- **Exercise text**
Why sporty Kate’s going to be kicking goals

Kate Lundy... joining no fewer that six other highly competent and formidable female ministers.
THE well-merited elevation of our own Senator Kate Lundy to the Gillard ministry was almost lost in the excitement of the Bob Carr coup. But, in the longer term, I suspect it will be revealed as much more important.

Certainly, the Carr appointment as Foreign Minister revealed a Prime Minister prepared to back her own judgement against the opposition of two senior allies, the gossipy Craig Emerson and the mediocre Stephen Smith, both of whom had their eyes on the Foreign Ministry slot.

More significantly, it ruled a decisive line under Kevin Rudd’s stewardship of the portfolio, which he used as a soothing balm to a bruised ego and a springboard to keep himself in the news as (in his mind) a viable contender for the top job.

Immediately after the Gillard/Carr press conference, Twitter was alight with the rather unkind remark that “Suddenly Kevvie is sooo yesterday”.

And he is. Julia Gillard now has the clear air she craved to sell her policies and crush Tony Abbott. The election, in my view, is now hers to lose. Her only real problem is that if she succeeds too well in the interim, the Libs will replace him with Malcolm Turnbull, who will be much harder to defeat. For Malcolm has succeeded against the odds in becoming – and least in the public eye – “a man of principle”.

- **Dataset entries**
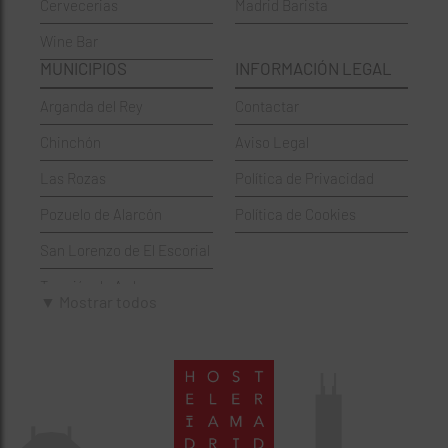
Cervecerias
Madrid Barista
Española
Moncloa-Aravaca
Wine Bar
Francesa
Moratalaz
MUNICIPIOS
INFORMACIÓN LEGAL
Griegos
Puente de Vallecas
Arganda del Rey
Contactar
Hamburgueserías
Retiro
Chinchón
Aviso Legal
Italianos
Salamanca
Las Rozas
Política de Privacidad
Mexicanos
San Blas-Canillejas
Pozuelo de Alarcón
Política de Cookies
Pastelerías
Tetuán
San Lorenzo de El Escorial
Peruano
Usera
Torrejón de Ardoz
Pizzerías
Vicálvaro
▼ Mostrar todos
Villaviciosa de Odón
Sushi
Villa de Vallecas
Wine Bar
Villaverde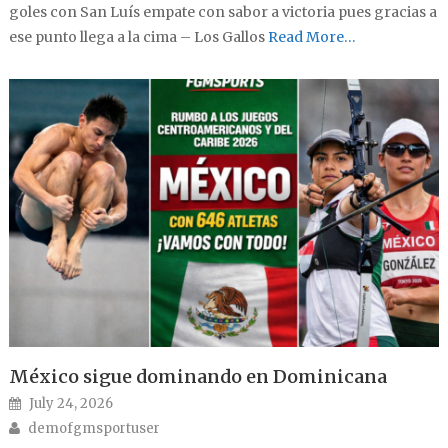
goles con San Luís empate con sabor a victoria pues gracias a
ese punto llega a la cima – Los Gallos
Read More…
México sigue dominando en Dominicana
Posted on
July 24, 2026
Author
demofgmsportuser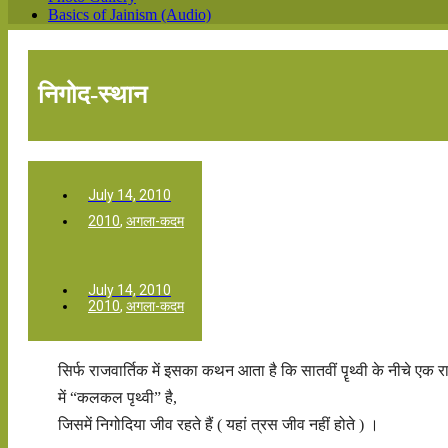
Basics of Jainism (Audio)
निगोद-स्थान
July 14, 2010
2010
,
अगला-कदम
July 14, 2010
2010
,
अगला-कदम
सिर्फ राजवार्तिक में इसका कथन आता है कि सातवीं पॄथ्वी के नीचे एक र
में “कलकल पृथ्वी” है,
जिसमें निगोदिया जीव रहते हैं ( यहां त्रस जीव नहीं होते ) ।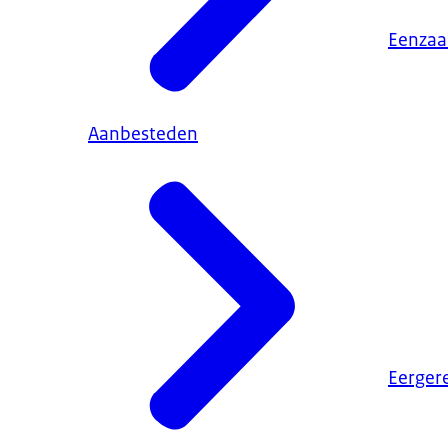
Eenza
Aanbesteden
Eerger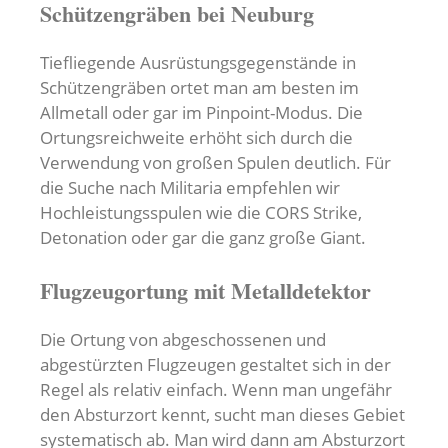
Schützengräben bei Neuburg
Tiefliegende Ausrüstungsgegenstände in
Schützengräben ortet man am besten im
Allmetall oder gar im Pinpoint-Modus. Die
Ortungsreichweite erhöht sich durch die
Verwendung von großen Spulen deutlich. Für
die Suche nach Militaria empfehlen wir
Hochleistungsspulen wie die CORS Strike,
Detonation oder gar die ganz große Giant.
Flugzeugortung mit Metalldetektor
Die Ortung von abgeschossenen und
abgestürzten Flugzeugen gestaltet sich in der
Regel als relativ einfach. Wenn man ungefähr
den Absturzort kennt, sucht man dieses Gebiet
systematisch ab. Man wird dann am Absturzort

--

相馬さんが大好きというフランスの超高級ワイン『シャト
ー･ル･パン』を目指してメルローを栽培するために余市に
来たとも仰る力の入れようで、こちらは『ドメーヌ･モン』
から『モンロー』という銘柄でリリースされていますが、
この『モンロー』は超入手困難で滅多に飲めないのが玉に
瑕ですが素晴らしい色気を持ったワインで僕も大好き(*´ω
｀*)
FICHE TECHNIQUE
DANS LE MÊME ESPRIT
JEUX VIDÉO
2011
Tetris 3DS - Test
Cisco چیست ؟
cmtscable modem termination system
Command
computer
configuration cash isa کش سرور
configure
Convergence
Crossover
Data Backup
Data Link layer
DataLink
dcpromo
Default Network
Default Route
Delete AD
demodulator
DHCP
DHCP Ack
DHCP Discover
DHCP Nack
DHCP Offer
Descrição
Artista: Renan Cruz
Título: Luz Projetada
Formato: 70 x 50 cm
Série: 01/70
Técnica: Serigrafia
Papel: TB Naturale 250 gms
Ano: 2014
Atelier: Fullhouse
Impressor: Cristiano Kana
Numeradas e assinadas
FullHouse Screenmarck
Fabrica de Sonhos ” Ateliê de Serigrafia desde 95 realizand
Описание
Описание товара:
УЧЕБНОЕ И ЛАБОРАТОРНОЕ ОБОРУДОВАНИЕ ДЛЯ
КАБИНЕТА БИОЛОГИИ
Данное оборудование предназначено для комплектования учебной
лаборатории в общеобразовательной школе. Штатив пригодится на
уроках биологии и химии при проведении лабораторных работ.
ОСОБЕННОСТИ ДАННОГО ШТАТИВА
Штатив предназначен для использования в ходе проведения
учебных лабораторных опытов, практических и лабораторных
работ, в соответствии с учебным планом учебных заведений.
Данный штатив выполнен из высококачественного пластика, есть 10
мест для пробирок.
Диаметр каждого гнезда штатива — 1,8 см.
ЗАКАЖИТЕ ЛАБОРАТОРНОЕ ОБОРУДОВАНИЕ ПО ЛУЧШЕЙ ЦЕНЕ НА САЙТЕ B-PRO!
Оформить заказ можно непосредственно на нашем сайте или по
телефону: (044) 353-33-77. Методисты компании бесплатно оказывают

==

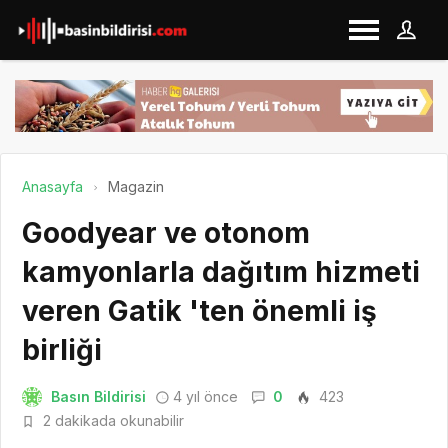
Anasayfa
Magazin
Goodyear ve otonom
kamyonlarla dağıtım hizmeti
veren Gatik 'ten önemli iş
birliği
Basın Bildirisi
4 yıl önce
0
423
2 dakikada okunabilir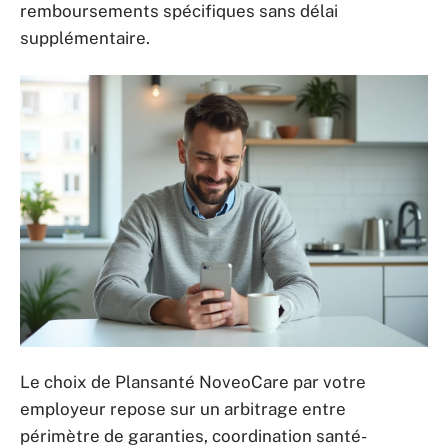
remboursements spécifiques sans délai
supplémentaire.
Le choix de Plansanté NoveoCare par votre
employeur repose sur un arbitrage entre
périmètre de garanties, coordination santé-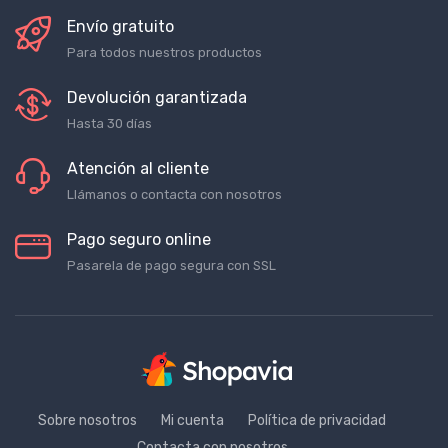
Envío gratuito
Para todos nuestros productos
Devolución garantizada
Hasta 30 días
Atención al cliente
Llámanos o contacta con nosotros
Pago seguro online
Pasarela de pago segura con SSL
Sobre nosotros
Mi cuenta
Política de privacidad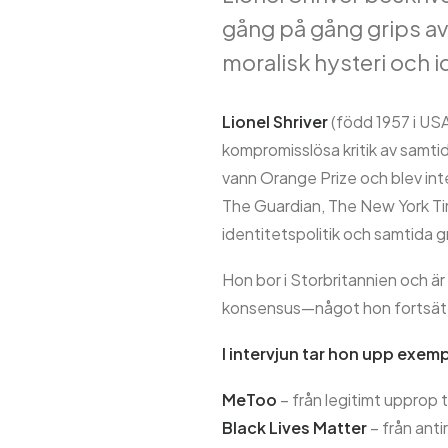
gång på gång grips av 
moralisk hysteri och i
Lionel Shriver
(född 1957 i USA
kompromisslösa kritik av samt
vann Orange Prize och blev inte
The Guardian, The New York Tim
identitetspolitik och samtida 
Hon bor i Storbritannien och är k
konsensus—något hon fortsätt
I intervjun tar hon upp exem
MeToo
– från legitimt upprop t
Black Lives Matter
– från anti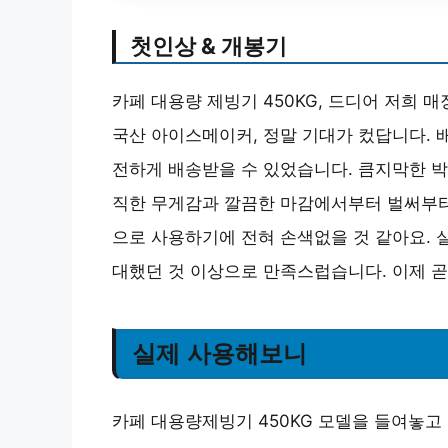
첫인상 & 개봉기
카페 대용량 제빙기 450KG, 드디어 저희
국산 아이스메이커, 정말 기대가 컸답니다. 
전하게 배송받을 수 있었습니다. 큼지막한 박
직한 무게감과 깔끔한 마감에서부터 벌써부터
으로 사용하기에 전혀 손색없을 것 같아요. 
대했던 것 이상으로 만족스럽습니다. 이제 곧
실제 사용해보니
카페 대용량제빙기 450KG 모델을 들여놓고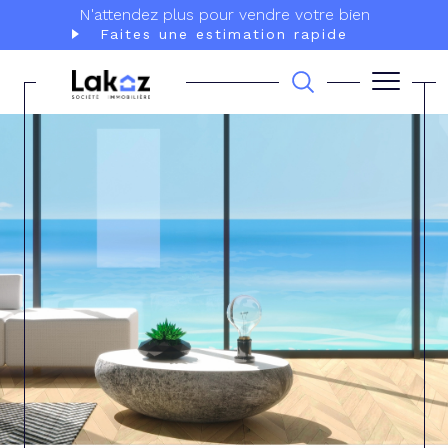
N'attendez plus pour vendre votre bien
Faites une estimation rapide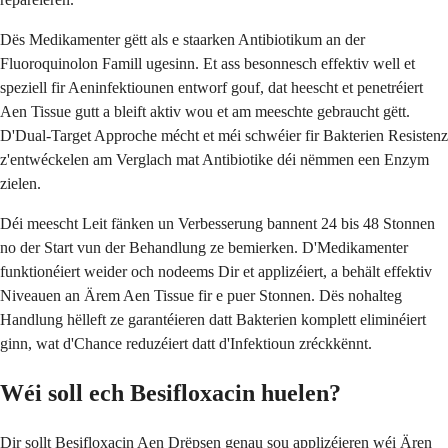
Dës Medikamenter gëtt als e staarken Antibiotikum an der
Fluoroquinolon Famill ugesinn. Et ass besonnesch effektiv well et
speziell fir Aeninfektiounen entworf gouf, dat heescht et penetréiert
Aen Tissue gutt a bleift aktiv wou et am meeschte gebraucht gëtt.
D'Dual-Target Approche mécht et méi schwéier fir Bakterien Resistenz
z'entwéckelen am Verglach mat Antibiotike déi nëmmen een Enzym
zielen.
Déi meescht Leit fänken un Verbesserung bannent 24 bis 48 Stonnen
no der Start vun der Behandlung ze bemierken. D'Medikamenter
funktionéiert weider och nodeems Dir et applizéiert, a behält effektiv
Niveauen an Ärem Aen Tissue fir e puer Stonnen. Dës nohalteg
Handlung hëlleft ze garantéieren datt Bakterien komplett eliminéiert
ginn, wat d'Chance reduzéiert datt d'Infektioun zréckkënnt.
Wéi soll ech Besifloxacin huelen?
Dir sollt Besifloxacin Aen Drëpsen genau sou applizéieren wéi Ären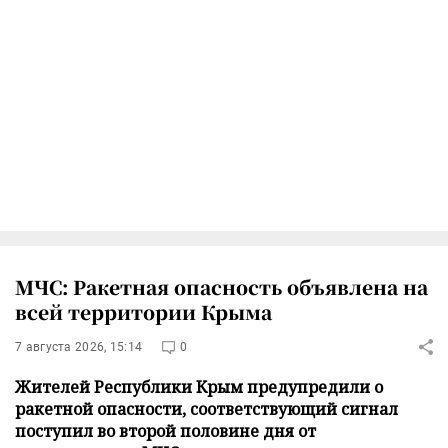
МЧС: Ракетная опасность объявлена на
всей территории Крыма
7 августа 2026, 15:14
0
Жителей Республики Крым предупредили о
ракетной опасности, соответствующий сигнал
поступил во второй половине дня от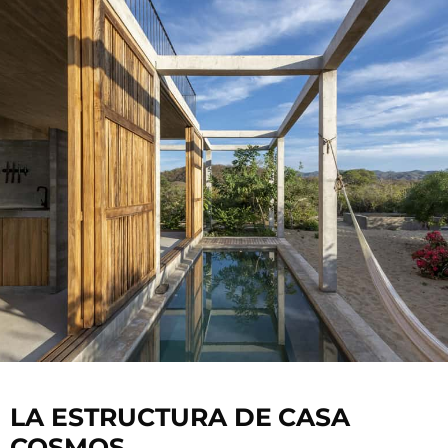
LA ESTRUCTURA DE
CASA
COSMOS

- **What the exercise asks**
Continue the commentary on Kate Lundy's promotion to the Gillard ministry, starting right after its final sentence.

- **Response**
But either way, it is the promotion of Kate Lundy as Minister for Sport that will hold the key to Ms Gillard’s success. Not, I hasten to add, that Kate’s performance in itself is all that pivotal. She will do an excellent job and be very visible in this Olympic year excusing our relatively poor performance in London.

Instead, it’s the fact that she joins no fewer that six other highly competent and formidable female ministers. Count them: Jenny Macklin, Nicola Roxon, Tanya Plibersek, Penny Wong, Kate Ellis and, of course, Gillard herself at the vanguard of Labor’s offensive. Against them, all Abbott can field are the two Bishops – “death-stare Julie” and “batty Bronwyn”.

Julia Gillard is perfectly aware of the electoral power of this favourable imbalance. These days she continually opens her speeches with the salutation, ‘Women and men…’

This feminisation of the government is fine by Canberrans. We have no problem at all with a female Governor-General, Prime Minister, Chief Minister, and two of our four representatives in Federal Parliament.

But out in the boondocks it needs to be handled quite carefully. A machismo backlash is always possible. However, I suspect that even there it’s slowly dawning that women are far better equipped than men to handle the business of politics.

Ego trips and excessive testosterone are the real impediments to good governance; firmness of purpose allied to the capacity for compromise are much to be preferred. And that’s women’s business.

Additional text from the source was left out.